La Chronique Agora

La formule ne marche plus

** Le rebond rebondit-il encore ? Nous n’en savons rien. Mais nous ne lui faisons pas confiance. On dit que les marchés "anticipent". Il est donc possible qu’ils voient des choses que nous ignorons. D’un autre côté, que regardaient-ils il y a deux ans ? Ne voyaient-ils pas l’économie plonger à pic ? Apparemment pas.

* Les investisseurs tendent à croire ce qu’ils veulent croire. Ce qu’ils veulent croire, en ce moment, c’est que le marché est allé consulter un ophtalmologiste et qu’il voit désormais une reprise.

* Nous sommes d’avis qu’ils se trompent sur tous les points. Les marchés sont tout aussi aveugles aujourd’hui qu’au début 2007… et on ne verra pas de reprise avant longtemps. Pour ce qui concerne le premier point, nous n’avons pas de preuve supplémentaire à présenter… mais pour ce qui est du second, nous avons au moins une théorie.

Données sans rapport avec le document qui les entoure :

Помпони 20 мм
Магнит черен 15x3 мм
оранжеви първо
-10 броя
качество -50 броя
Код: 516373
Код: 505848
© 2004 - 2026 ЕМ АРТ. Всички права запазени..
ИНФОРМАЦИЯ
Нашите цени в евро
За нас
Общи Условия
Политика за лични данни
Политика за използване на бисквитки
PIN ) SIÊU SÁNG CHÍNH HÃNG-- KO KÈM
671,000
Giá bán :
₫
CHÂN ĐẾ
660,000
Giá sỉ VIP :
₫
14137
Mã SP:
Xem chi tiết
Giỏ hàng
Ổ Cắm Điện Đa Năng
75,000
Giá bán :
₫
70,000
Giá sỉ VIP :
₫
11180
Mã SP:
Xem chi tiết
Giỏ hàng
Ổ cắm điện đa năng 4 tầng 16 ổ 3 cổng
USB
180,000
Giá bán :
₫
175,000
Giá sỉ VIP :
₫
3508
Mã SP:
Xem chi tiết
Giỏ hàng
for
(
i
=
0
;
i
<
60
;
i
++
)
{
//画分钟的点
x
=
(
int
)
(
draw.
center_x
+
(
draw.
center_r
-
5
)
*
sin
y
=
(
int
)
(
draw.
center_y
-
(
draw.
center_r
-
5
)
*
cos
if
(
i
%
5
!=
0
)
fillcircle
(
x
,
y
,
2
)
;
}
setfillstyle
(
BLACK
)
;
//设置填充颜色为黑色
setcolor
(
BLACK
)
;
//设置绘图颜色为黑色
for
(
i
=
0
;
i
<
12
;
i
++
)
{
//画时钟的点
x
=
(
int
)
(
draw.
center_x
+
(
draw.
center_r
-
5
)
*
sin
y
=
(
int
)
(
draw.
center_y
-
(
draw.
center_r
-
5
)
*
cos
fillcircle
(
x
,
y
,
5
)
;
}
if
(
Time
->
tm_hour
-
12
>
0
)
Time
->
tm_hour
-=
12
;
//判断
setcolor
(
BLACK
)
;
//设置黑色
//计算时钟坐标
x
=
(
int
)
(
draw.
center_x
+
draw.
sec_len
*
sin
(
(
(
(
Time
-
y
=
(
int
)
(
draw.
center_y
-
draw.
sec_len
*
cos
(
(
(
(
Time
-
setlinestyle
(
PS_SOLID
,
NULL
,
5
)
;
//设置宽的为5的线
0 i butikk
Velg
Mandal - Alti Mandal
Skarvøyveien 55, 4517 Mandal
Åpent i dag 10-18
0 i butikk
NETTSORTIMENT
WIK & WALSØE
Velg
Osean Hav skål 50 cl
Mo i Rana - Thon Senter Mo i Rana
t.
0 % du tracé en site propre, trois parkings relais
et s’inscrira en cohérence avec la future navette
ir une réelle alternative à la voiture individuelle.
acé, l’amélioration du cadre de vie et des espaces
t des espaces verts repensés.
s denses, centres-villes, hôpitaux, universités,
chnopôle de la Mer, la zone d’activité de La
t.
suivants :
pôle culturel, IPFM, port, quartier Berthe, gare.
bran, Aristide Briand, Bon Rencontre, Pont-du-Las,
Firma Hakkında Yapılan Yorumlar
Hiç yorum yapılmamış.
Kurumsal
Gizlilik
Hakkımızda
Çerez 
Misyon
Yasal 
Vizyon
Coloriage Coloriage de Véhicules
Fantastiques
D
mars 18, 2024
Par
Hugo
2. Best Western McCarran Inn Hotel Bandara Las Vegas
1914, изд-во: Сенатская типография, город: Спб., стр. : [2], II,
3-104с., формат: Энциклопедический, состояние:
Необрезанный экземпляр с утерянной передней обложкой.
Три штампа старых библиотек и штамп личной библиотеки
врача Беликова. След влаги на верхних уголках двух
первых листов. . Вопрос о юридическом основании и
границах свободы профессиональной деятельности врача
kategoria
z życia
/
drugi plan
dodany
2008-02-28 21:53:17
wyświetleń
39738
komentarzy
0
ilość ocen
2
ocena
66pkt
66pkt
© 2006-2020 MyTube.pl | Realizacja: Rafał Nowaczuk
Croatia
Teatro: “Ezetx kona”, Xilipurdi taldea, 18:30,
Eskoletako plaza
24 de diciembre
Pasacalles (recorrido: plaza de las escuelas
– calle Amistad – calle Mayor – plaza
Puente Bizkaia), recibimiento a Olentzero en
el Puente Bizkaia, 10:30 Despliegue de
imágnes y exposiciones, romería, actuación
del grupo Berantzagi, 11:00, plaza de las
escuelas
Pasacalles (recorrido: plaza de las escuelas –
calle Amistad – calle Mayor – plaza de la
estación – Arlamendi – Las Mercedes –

* Selon nous, nous ne vivons pas une récession… mais une dépression. Durant une récession, la formule du marché haussier continue de fonctionner. Il lui faut juste un peu de temps pour se reposer… reprendre son souffle… éliminer les stocks… et reconstruire les réserves de liquidités. Dans une récession, en revanche, cette formule ne marche plus.

* La formule qui propulsait les Etats-Unis ces 60 dernières années était celle de l’expansion des dépenses de consommation. Au début, ces dépenses étaient saines. Les gens avaient accumulé de l’épargne durant la guerre. Durant les années Eisenhower, ils étaient prêts à revenir travailler dans l’économie de consommation, se marier, faire des enfants et dépenser de l’argent. Les Etats-Unis étaient le plus grand prêteur… le plus grand exportateur… le plus grand fabricant… bref, le plus grand tout… de la planète. Peu à peu, cependant, tous ces avantages ont fini par piéger les Etats-Unis. Dans les années 70, l’administration Nixon crut pouvoir s’en tirer en éliminant le soutien de l’or à sa devise. Dans les années 80, les Etats-Unis passèrent du statut de créditeur net à celui de débiteur net. Dans les années 90, les consommateurs américains dépensaient désormais plus qu’ils ne gagnaient… et dans les années 2000, ils avaient tout simplement cessé d’épargner — dépendant de l’épargne de gens plus pauvres en Chine et ailleurs pour continuer à vivre au-dessus de leurs moyens.

* Chaque fois que ce système s’est trouvé confronté à une correction récessionniste, ces 25 dernières années du moins, les autorités ont tenté de stimuler les dépenses de consommation avec du crédit facile. Et à chaque fois, les consommateurs ont mordu à l’hameçon et se sont retrouvés encore plus endettés. Voilà pourquoi l’industrie financière s’est développée à ce point… elle vendait de plus en plus de dette, en employant des méthodes de plus en plus grotesques et stupéfiantes.

** Cette fois-ci, c’est différent. Cette fois-ci, les autorités ont réagi avec des taux d’intérêt zéro… et 13 000 milliards de dollars de renflouages et d’autres usines à gaz. Mais l’ancienne magie ne semble plus fonctionner. La formule ne marche plus. Les consommateurs ont déjà trop de choses — et aucun moyen de tout payer. Ils n’ont pas le choix ; ils doivent réduire leurs dépenses. Ce n’est pas une pause dans un long cycle d’augmentation de la consommation, de la dette et de la spéculation. C’est un renversement du cycle — avec moins de consommation et moins de dette (plus d’épargne). C’est une dépression.

* Laissé à lui-même, ce cycle devrait montrer une baisse des prix des actifs, une baisse des prix des obligations et une hausse de l’épargne durant de nombreuses années. Les actions devraient redescendre à des niveaux où elles redeviendront attractives — avec des PER moyens inférieurs à huit… sept… voire six. Et avec des dividendes dépassant les 5%.

* Bien entendu, lorsqu’on en sera là, les gens auront perdu tout intérêt pour les actions. Les magazines financiers auront annoncé la mort des places boursières et Jim Cramer ne sera plus à l’antenne.

* A ce moment-là, l’économie aussi aura été restructurée. Il y aura moins de boutiques de détail. De nombreux centres commerciaux auront fait faillite. Le niveau de vie en Occident aura baissé. Et bon nombre de personnes du secteur financier feront ce qu’elles auraient dû faire pendant tout ce temps — noter les commandes au McDrive du coin.